Même si les membres de notre collectif n’ont pour la plupart pas endossé de responsabilités au sein de la précédente majorité tant décriée par l’actuelle équipe, on veut bien s’accorder un droit d’inventaire. Ainsi, on veut bien reconnaître que l’installation sur la place centrale de la résidence, de chaises en lieu et place de bancs publics pouvant accueillir plusieurs occupant.e.s n’était pas l’idée du siècle. La mairie, habituellement si prompte à remettre en question les choix du passé n’a en tout cas pas profité de la réhabilitation de la résidence pour corriger cette erreur manifeste. Rien n’est donc fait pour développer l’envie du vivre ensemble dans ce quartier, même le mobilier urbain qui interdit toute réunion collective. Forcément cette jeunesse n’est bonne qu’à préparer des mauvais coups. Il faut donc limiter au maximum la possibilité et l’envie de se réunir. Madame la Maire n’a rien fait pour corriger cet aménagement défectueux qui sert ses desseins sécuritaires.

Un autre aménagement pose question : celui des accès aux immeubles. Auparavant, les portes d’entrée donnaient vers l’intérieur de la résidence sur la place centrale. Chaque résident.e empruntait cet espace pour regagner son domicile, source de rencontres avec le voisinage. Dorénavant les accès sont orientés vers l’extérieur. Ainsi, on rentre chez soi sans passer par cette agora, un lieu central favorisant la probabilité d’une rencontre, d’une sociabilisation avec un.e voisin.e.
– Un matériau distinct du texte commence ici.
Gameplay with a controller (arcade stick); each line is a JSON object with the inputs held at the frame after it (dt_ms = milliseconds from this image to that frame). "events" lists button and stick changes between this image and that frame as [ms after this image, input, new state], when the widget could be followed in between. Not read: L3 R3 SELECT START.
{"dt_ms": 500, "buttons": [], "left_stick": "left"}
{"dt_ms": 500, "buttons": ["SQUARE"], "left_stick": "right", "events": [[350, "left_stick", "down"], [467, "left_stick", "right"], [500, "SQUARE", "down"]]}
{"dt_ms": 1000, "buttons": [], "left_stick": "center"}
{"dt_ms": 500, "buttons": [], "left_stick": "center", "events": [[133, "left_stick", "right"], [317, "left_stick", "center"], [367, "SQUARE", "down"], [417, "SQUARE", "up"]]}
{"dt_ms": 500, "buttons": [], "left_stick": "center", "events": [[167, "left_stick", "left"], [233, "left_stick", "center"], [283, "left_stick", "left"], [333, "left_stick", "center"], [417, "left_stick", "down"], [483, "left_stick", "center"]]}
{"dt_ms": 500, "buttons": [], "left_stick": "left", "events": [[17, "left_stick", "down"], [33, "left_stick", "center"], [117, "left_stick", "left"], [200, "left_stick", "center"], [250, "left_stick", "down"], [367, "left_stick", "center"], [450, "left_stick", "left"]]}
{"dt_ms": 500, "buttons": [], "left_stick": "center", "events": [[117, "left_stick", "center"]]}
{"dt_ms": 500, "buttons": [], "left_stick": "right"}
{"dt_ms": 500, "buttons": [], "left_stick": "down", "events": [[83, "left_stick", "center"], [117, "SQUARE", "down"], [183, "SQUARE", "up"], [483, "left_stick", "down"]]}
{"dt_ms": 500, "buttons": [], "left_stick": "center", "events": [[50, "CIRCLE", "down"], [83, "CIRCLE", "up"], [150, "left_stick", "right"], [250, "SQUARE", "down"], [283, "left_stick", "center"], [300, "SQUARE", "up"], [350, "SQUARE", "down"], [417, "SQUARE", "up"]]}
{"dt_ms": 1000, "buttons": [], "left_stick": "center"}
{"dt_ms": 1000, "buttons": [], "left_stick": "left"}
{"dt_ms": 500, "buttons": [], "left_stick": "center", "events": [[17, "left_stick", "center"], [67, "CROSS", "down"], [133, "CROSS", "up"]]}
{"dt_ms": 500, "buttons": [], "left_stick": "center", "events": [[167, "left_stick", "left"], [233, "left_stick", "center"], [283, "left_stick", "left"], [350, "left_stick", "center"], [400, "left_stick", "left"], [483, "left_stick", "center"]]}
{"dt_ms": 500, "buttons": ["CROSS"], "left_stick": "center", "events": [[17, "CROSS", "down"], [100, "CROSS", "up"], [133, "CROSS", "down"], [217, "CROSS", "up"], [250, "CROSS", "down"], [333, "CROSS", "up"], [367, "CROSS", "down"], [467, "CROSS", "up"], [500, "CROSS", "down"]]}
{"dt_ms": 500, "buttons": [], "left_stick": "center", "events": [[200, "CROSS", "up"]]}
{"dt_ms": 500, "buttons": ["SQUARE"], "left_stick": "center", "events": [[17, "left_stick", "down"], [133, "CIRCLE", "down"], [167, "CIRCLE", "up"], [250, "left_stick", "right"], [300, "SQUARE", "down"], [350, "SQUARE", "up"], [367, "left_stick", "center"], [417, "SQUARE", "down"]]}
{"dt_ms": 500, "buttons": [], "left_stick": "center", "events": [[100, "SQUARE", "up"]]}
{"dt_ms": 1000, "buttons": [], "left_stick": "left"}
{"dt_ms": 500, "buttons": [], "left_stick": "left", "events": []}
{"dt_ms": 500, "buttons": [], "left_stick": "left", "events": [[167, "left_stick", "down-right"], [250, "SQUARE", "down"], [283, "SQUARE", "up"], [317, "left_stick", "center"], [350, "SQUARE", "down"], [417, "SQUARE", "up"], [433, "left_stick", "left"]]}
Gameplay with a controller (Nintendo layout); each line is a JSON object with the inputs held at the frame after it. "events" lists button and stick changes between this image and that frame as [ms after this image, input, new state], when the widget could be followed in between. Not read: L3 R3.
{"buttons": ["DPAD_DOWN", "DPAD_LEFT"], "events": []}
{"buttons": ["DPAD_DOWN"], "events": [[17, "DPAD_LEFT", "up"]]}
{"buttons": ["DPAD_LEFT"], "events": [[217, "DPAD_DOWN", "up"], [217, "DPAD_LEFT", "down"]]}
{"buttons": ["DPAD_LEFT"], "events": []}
 Enfin, une discussion avec un habitant, nous a permis de mettre en évidence une malfaçon dans la réalisation des travaux. On parle des dispositifs podotactiles mis en place sur chaque palier pour alerter les mal-voyant.e.s d’une rupture de niveau. Seulement comme ceux-ci ont mal été positionnés, il faut forcer pour ouvrir entièrement la porte donnant sur l’escalier. Puis celle-ci ne se ferme pas spontanément et reste ouverte ce qui pose un double problème. D’une part un problème de sécurité incendie car les portes doivent être maintenues fermées pour permettre l’évacuation à l’abri des fumées puisque la réglementation précise qu’un escalier est une zone protégée, et d’autre part un problème d’isolation sonore.

Comme dit la mairie, ça bouge à Taverny, mais pas forcément en faveur des habitant.es.